Experts on the topic say the tools used in even in the most developed societies fall far short of what is needed to put a dent in this grim and growing enterprise.

But artificial intelligence (AI) and machine learning (ML)? Those could change the game.

“Anytime you have to ingest large amounts of data and information, you try to identify trends and patterns, and it can be very difficult to do well,” Alma Angotti, a former U.S. regulation official for the Securities and Exchange Commission, and the Financial Industry Regulatory Authority told Fox News. “Typically, it has been a rules-based system – like flagging transactions over a certain amount such or with a certain amount of frequency.
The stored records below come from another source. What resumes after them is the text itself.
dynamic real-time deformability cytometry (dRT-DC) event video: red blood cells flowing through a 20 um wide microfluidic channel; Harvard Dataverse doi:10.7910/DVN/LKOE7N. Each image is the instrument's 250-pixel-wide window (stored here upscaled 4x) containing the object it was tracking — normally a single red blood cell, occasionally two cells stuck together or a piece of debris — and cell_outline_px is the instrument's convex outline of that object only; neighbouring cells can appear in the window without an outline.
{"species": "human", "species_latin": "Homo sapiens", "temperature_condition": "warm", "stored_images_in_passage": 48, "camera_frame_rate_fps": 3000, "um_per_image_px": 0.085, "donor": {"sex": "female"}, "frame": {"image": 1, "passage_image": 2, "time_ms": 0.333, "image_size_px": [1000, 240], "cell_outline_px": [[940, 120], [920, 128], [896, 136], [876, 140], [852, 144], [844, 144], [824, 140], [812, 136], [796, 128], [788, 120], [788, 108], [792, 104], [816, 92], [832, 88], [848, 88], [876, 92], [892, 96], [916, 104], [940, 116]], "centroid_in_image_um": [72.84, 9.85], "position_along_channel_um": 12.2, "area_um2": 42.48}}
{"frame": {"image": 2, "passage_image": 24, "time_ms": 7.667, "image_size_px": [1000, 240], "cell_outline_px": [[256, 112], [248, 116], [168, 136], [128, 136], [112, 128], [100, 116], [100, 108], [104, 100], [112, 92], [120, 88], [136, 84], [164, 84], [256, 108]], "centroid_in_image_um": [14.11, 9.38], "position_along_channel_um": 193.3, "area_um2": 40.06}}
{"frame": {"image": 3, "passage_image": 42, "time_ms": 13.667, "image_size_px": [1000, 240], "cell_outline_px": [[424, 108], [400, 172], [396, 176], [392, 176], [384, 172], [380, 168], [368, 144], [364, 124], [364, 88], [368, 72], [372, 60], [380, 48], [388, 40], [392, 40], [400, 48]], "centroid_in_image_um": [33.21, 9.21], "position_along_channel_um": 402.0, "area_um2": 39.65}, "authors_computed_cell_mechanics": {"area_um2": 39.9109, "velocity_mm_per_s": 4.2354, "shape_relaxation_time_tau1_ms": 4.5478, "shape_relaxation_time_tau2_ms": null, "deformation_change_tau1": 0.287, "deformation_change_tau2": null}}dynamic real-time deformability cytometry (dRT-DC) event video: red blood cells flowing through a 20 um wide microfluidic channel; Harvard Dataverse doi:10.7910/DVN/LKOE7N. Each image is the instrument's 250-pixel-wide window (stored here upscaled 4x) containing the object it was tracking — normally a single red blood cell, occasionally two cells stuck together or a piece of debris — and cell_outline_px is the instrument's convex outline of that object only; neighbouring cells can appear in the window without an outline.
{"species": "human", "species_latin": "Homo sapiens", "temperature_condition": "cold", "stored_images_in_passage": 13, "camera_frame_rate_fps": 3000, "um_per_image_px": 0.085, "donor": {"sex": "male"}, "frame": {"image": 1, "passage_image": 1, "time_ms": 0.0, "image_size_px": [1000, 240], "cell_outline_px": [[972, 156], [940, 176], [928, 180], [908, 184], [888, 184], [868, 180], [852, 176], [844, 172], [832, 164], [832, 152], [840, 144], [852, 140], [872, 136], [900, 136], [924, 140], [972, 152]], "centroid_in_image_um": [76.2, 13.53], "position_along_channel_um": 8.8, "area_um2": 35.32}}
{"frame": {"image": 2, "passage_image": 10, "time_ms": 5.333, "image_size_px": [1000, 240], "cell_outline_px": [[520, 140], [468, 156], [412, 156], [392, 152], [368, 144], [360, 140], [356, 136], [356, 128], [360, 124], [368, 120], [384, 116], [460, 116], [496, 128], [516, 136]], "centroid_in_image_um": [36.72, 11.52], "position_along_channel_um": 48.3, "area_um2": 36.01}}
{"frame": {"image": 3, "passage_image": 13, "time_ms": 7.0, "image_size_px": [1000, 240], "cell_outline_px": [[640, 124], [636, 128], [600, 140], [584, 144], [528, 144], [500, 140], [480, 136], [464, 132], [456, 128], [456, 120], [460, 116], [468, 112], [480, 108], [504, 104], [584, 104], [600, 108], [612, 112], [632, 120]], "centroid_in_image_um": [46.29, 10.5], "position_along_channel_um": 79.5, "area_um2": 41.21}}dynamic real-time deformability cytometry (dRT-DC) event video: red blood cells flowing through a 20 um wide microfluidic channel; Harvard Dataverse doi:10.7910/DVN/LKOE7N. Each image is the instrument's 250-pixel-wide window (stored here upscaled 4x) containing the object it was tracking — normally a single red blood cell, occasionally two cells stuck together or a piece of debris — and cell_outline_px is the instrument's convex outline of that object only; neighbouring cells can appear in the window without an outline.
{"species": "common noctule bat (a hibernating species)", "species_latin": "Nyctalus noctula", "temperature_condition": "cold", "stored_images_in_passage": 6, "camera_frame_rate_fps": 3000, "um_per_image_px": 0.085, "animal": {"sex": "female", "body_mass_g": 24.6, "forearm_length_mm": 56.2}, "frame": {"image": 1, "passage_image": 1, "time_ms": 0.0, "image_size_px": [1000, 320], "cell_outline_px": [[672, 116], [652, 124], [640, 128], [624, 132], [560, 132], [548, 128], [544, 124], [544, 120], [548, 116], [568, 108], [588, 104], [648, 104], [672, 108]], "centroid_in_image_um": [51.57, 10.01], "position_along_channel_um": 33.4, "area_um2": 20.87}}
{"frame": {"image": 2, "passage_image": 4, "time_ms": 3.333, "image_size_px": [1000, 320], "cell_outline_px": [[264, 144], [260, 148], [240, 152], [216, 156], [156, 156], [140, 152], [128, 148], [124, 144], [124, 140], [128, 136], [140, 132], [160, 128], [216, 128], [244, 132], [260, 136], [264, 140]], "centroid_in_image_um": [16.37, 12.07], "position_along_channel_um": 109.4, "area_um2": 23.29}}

The problem with that is you can’t identify patterns and problems.”

AI and ML, Angotti said, have the power to analyze more than just financial activity.

“It can highlight social, economic and even political conditions from hundreds of thousands of sources,” she said. “For example, law enforcement can look at young women of a certain age entering the country from certain high-risk jurisdictions. Marry that up with social media and young people missing from home, or people associated with a false employment agency or who think they are getting a nanny job, and you start to develop a complete picture. And the information can be brought up all at once, rather than an analyst having to go through the Dark Web.”
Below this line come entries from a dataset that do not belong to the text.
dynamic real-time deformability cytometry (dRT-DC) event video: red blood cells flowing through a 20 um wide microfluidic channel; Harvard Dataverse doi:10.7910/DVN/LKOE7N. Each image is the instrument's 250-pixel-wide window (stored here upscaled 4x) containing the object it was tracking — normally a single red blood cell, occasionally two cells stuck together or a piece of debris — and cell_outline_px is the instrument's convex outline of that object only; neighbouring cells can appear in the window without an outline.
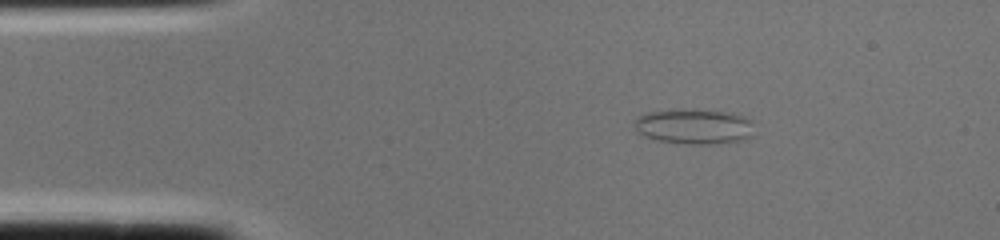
{"species": "common noctule bat (a hibernating species)", "species_latin": "Nyctalus noctula", "temperature_condition": "cold", "stored_images_in_passage": 2, "segment_of_instrument_passage": [1, 2], "camera_frame_rate_fps": 3000, "um_per_image_px": 0.085, "animal": {"sex": "female", "body_mass_g": 22.0, "forearm_length_mm": 56.7}, "frame": {"image": 1, "passage_image": 1, "time_ms": 0.0, "image_size_px": [1000, 240], "cell_outline_px": [[752, 136], [740, 140], [712, 144], [688, 144], [656, 140], [644, 136], [636, 132], [632, 124], [636, 116], [644, 112], [680, 108], [692, 108], [728, 112], [752, 120]], "centroid_in_image_um": [58.9, 10.72], "position_along_channel_um": 26.1, "area_um2": 25.14}}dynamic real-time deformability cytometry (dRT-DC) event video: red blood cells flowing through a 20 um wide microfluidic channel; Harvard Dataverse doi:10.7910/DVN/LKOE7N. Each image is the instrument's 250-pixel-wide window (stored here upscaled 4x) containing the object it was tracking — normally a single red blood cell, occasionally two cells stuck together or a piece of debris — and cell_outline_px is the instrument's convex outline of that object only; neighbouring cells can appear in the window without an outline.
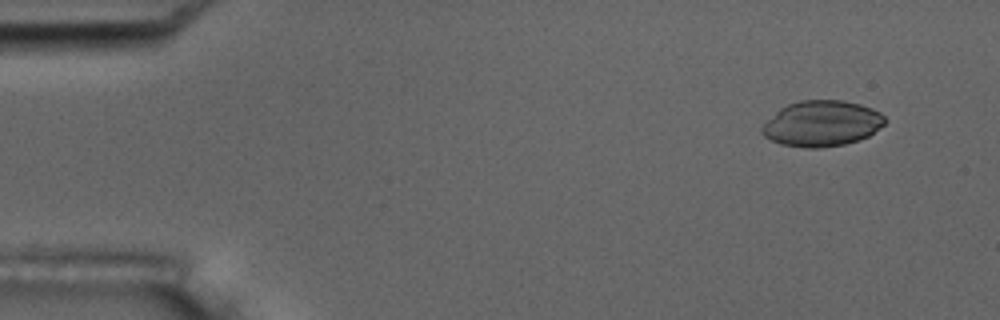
{"species": "common noctule bat (a hibernating species)", "species_latin": "Nyctalus noctula", "temperature_condition": "room temperature", "stored_images_in_passage": 5, "camera_frame_rate_fps": 3000, "um_per_image_px": 0.085, "animal": {"sex": "male", "body_mass_g": 17.5, "forearm_length_mm": 52.3}, "frame": {"image": 1, "passage_image": 2, "time_ms": 1.333, "image_size_px": [1000, 320], "cell_outline_px": [[888, 120], [884, 124], [868, 136], [860, 140], [844, 144], [820, 148], [804, 148], [780, 144], [764, 136], [760, 132], [760, 128], [780, 108], [788, 104], [800, 100], [844, 100], [860, 104], [872, 108], [880, 112]], "centroid_in_image_um": [69.87, 10.5], "position_along_channel_um": 15.1, "area_um2": 32.89}}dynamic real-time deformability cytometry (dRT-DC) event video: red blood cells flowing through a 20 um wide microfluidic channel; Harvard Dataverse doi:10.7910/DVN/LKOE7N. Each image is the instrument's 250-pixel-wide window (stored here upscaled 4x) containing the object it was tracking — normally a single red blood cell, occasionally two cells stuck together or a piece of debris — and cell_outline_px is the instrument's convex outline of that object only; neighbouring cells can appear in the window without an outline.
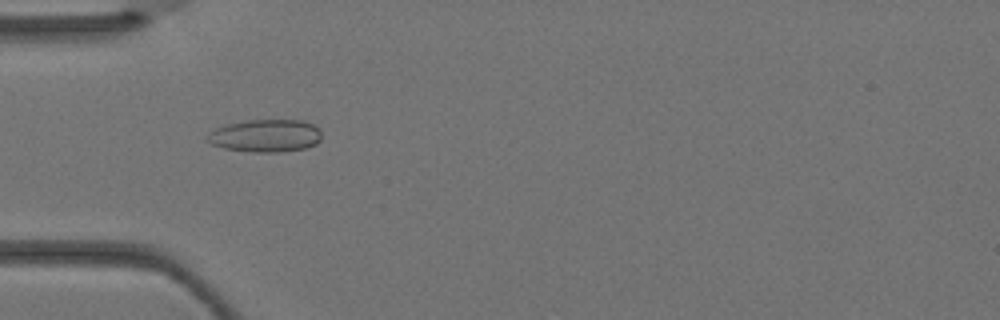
{"species": "Egyptian fruit bat (a non-hibernating species)", "species_latin": "Rousettus aegyptiacus", "temperature_condition": "warm", "stored_images_in_passage": 4, "camera_frame_rate_fps": 3000, "um_per_image_px": 0.085, "animal": {"sex": "female"}, "frame": {"image": 1, "passage_image": 3, "time_ms": 0.667, "image_size_px": [1000, 320], "cell_outline_px": [[320, 140], [316, 144], [304, 148], [280, 152], [252, 152], [224, 148], [212, 144], [204, 136], [208, 132], [216, 128], [228, 124], [248, 120], [304, 120], [320, 128]], "centroid_in_image_um": [22.57, 11.53], "position_along_channel_um": 62.4, "area_um2": 21.79}}
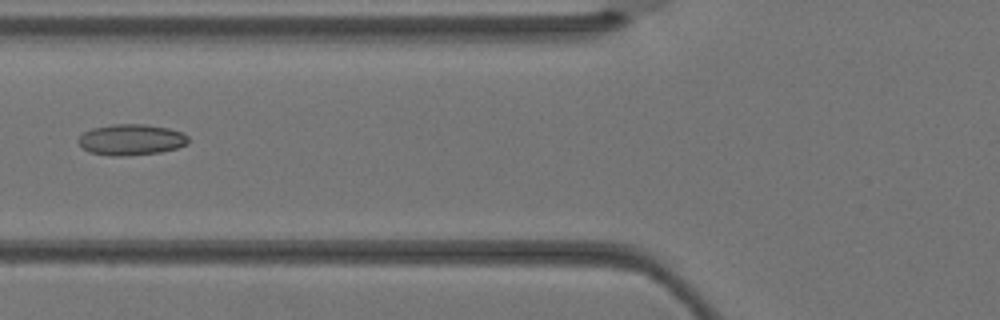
{"frame": {"image": 2, "passage_image": 4, "time_ms": 1.0, "image_size_px": [1000, 320], "cell_outline_px": [[188, 144], [176, 148], [160, 152], [124, 156], [112, 156], [88, 152], [80, 144], [80, 136], [84, 132], [92, 128], [112, 124], [144, 124], [168, 128], [180, 132], [188, 136]], "centroid_in_image_um": [11.15, 11.87], "position_along_channel_um": 114.6, "area_um2": 19.71}}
Despite the potential, for now those tools remain underused, Angotti said.

QuantaVerse CEO and founder David McLaughlin said that while small steps are having a significant impact, there is much more that can be done. Artificial intelligence can follow the money created by human trafficking operations. That means that instead of identifying only lower-level human traffickers, the “beneficial owners” or kingpins of these operations can be discovered, he said.

“AI is better at finding suspicious financial activity than legacy technology alone. Today, banks are required by regulators to report unusual banking activity by filing Suspicious Activity Reports (SARs) to FinCEN. To do this, banks’ anti-money laundering (AML) teams currently rely on antiquated, rules-based Transaction Monitoring Systems (TMS),” McLaughlin explained. “Suspicious transactions are ‘flagged’ by the TMS and handed over to human investigators to determine if a flag should be reported to the authorities.

" Unfortunately, 95 percent of the flags produced by the TMS systems are benign and waste vital investigative resources. Even worse, TMS systems are missing crimes that are going through the banking system undiscovered.”